Obama should be fired as a fact-checker. However, Mitt Romney’s performance in the first debate shouldn’t make it any easier to elect him president.
Campaign policy pronouncements, for political hustlers, used to be as cheap as paper to a typewriter. Today, they are what politicians say in the final debates of an election. Tailoring policy for a 90-minute audience with Americans, however, doesn’t change the underlying governing ambitions of today’s entire Republican leadership.
Romney’s inspired wordsmiths found the words, but misused them. “Trickle-down government” isn’t Obama’s alternative to “trickle-down economics." It’s the inescapable consequence of Republican determination to cut off Washington’s power to do any further good within American society. They’d reduce to a trickle any new money available for spending at home and would refer the supplicants to cash-starved states, churches, and engorged Chinese and American banks.
Obama’s apparent weak-debate performance will appear as nothing compared to the emasculated Washington macho that Republicans hope to leave as their legacy.
All Mitt Romney did Tuesday was give David Brooks and conservatives who can still talk to independents permission to call him a "Massachusetts moderate" for the duration of this election cycle.
Just short of being water-boarded, Romney blinked.
He shredded the craziest elements of his economic platform—the bits Bill Clinton could credibly destroy without using up any of his own fragile credibility. Most notable, he dropped his promise to cut income tax rates by 20% across the board and further cut the taxes of the rich. It had become impossible to talk in specifics about the nice stuff, while leaving all the nasty bits—the loopholes—up for negotiation with Congress.
Also, in a series of morning-after misstatements he’d carefully memorized, Romney appeared to shrug off the cruelest elements of his promise to repeal Obamacare.
First, Romney lied to multimillionaires about his lack of compassion for the other half of America. Then, on Tuesday, he lied to that other half as well.
(In the debate on October 16 on social policy, you can bet he’ll drop the most extreme Republican positions on immigration and other minority-group irritants.)
Nevertheless, just because Mitt Romney doesn’t appear to be trustworthy personally doesn’t mean the Republican Party he leads doesn’t offer a clear radical choice.
The fabulists in conservative think-tanks and Romney’s war room created a firewall of crazy stuff on tax cuts, religious freedom, welfare reform, socialized medicine, and America’s enfeebled place in the world, above all, to win the White House without having to compromise on their most important strategic concerns.
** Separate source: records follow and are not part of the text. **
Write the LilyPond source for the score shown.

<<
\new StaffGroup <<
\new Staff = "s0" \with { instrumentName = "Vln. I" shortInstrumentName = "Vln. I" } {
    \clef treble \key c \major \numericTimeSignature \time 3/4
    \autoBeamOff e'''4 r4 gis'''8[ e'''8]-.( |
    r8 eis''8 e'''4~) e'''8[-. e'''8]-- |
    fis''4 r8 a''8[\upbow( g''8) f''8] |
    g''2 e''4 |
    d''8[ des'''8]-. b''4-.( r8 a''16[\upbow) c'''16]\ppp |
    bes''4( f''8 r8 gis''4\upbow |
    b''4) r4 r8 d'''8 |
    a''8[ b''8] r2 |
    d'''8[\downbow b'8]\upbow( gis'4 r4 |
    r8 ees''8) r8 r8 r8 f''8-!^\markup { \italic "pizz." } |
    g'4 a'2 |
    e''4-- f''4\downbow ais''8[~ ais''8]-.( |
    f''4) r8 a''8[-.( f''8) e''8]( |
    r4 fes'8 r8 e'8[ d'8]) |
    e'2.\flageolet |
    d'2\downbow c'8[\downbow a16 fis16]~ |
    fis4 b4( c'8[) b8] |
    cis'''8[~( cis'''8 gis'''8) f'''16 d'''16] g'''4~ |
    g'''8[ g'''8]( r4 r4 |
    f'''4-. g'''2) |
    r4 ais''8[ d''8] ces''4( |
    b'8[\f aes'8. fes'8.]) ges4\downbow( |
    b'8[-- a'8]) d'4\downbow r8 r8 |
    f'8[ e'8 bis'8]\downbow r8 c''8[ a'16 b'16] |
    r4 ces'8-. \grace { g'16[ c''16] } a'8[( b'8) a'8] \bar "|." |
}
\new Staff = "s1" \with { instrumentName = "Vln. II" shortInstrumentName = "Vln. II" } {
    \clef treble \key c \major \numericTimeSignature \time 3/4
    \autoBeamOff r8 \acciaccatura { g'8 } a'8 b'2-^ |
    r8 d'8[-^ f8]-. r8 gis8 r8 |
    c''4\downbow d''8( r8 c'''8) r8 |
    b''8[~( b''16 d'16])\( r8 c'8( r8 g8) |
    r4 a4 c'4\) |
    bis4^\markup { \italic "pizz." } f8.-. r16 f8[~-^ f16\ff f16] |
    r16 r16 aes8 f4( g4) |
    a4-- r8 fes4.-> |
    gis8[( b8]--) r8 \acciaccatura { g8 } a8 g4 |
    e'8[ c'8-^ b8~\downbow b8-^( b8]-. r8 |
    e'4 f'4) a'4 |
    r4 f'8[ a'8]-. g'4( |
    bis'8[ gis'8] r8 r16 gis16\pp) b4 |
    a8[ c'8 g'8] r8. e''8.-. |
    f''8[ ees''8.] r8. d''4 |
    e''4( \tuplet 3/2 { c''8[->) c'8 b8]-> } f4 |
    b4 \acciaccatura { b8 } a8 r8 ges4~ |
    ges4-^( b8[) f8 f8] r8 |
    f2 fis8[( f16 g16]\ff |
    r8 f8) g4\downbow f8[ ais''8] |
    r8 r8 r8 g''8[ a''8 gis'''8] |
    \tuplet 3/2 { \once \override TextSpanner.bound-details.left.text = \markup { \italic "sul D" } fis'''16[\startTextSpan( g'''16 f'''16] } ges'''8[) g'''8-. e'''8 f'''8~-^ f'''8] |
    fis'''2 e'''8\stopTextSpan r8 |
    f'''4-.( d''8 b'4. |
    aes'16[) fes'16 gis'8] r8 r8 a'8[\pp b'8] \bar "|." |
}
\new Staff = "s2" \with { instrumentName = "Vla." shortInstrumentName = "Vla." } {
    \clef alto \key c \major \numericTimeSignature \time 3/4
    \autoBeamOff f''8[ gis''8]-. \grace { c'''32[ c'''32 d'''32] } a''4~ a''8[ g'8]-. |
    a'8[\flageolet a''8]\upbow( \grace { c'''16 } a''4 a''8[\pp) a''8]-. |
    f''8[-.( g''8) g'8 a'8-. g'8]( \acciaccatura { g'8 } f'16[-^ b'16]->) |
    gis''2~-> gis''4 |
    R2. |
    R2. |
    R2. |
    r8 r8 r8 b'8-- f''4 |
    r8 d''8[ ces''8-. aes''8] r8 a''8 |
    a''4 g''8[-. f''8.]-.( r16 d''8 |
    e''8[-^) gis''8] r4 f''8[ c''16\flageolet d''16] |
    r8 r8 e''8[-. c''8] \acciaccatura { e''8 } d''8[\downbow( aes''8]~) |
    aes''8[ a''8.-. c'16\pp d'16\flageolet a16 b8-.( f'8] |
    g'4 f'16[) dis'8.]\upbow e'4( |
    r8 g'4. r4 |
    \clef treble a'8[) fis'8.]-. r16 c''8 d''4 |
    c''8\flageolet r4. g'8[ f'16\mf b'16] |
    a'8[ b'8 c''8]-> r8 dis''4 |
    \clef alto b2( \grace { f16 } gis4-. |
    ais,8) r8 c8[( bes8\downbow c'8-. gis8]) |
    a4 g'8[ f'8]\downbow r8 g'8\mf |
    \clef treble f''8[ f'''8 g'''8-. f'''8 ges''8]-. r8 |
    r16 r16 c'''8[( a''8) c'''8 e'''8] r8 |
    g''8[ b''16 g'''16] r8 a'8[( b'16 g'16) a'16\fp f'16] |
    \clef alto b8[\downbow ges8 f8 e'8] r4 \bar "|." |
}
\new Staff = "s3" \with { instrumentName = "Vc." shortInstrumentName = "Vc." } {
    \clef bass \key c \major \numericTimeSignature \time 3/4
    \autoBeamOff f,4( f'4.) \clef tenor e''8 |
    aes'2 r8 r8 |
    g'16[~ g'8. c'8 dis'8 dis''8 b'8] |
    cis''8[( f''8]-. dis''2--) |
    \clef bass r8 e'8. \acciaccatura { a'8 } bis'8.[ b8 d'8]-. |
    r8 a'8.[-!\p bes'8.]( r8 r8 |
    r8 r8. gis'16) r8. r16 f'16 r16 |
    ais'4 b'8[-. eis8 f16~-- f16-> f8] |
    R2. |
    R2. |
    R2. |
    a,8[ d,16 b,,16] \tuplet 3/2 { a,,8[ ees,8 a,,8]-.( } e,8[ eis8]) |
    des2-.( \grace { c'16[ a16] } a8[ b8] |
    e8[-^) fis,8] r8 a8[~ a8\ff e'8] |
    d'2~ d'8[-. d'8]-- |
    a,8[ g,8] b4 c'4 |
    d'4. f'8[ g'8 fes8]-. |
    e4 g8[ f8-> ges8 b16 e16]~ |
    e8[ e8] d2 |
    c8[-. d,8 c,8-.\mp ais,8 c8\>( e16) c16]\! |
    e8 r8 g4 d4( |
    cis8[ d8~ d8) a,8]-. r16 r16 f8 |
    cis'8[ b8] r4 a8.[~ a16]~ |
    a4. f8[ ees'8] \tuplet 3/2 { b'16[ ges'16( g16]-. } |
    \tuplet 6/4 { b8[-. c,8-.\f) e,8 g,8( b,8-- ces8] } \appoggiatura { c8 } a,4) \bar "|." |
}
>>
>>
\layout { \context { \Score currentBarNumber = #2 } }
Still intact, amazingly, is their determination to continue Bush’s tax cuts, across the board, and to repeal the Affordable Care Act.
These are the choices that make this election important.
Ingenious or not, if Romney wins in November, his utterances in Tuesday’s debate will give him absolutely no room as president to raise any new revenues. Democrat obstruction might save the Affordable Care Act—as a statute. However, they will not be able to properly fund it or growing pressures on Medicaid and other social and education programs for the other half.
Romney would carry on giving his 10% to the Mormon Church. However, he would oversee intolerable federal deficits and leave the vision of constructive government and the New Deal to New England and a few other affluent states mainly across the North.